Aboriginal people are the most uneducated, the most involved in crimes and the most unemployed in Dubbo, according to Robert Riley.
Mr Riley made the comments to the Dubbo Regional Council following Thursday evening’s mayoral ballot, calling for the new council to act to eliminate Indigenous disadvantage in the region.
It was an unusual opportunity on a night of firsts; members of the public are not usually given the floor, and the councillors’ undivided attention, after a council meeting has officially concluded.
Mr Riley used the chance to urge the council to bring together state and federal departments and not-for-profit service providers to try and improve outcomes for Indigenous people.
“We make up 15 per cent of the population here in Dubbo … but if we look at education, only roughly 34 per cent of Aboriginal people get an adequate education,” he said.
“Between 50 and 60 per cent of every single crime committed in this town is committed by an Aboriginal person … you look at the unemployment figures, Aboriginal unemployment under the age of 25 is over 30 per cent.
“We’re the fastest growing part of the community, we’re the most uneducated, we’re the most involved in crimes and we’re the most unemployed.

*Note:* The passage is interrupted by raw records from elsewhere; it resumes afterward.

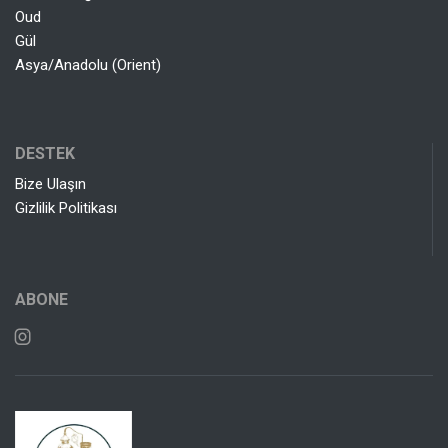
Oud
Gül
Asya/Anadolu (Orient)
DESTEK
Bize Ulaşın
Gizlilik Politikası
ABONE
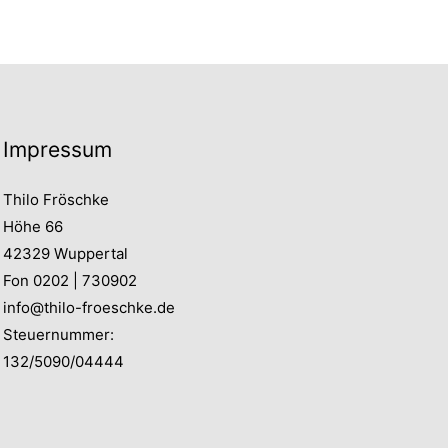
Impressum
Thilo Fröschke
Höhe 66
42329 Wuppertal
Fon 0202 | 730902
info@thilo-froeschke.de
Steuernummer:
132/5090/04444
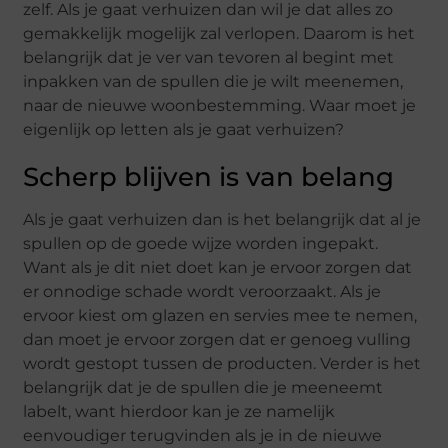
zelf. Als je gaat verhuizen dan wil je dat alles zo
gemakkelijk mogelijk zal verlopen. Daarom is het
belangrijk dat je ver van tevoren al begint met
inpakken van de spullen die je wilt meenemen,
naar de nieuwe woonbestemming. Waar moet je
eigenlijk op letten als je gaat verhuizen?
Scherp blijven is van belang
Als je gaat verhuizen dan is het belangrijk dat al je
spullen op de goede wijze worden ingepakt.
Want als je dit niet doet kan je ervoor zorgen dat
er onnodige schade wordt veroorzaakt. Als je
ervoor kiest om glazen en servies mee te nemen,
dan moet je ervoor zorgen dat er genoeg vulling
wordt gestopt tussen de producten. Verder is het
belangrijk dat je de spullen die je meeneemt
labelt, want hierdoor kan je ze namelijk
eenvoudiger terugvinden als je in de nieuwe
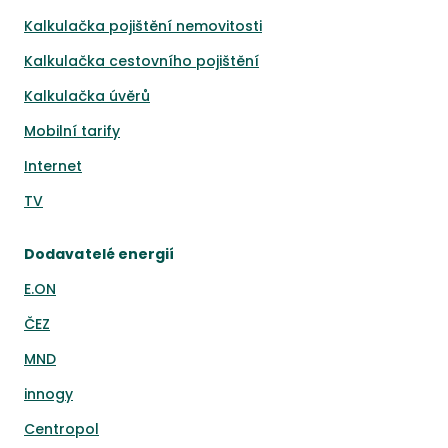
Kalkulačka pojištění nemovitosti
Kalkulačka cestovního pojištění
Kalkulačka úvěrů
Mobilní tarify
Internet
TV
Dodavatelé energií
E.ON
ČEZ
MND
innogy
Centropol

It doesn’t mix well for a future of Dubbo.”
He said council was in a unique position to bring the key players out of their silos.
“I look at council as being the only place that is there for every single person in this town,” Mr Riley said.
“They should be the driver of a meeting with police, with FACS [Family and Community Services], with Aboriginal services, with education.”
He said reviews into Aboriginal disadvantage repeatedly found education was the key.
“Let’s get these kids while they’re young,” he said. “Because if you’ve got three kids and I say to you ‘two of them aren’t going to be educated and one them is going to be long-term unemployed’, you’d say ‘no way’. But that’s the stats that we’ve got in this town for Aboriginal people.”
Mr Riley also urged council to consider more partnerships with local Aboriginal service providers and businesses, including his own Growing Futures Nursery, that would be able to provide greater socio-economic benefits for Dubbo than out-of-town providers.
Dubbo Regional Council mayor Ben Shields said Mr Riley’s speech was “a sign of things to come” for a council that was hoping to be more inclusive.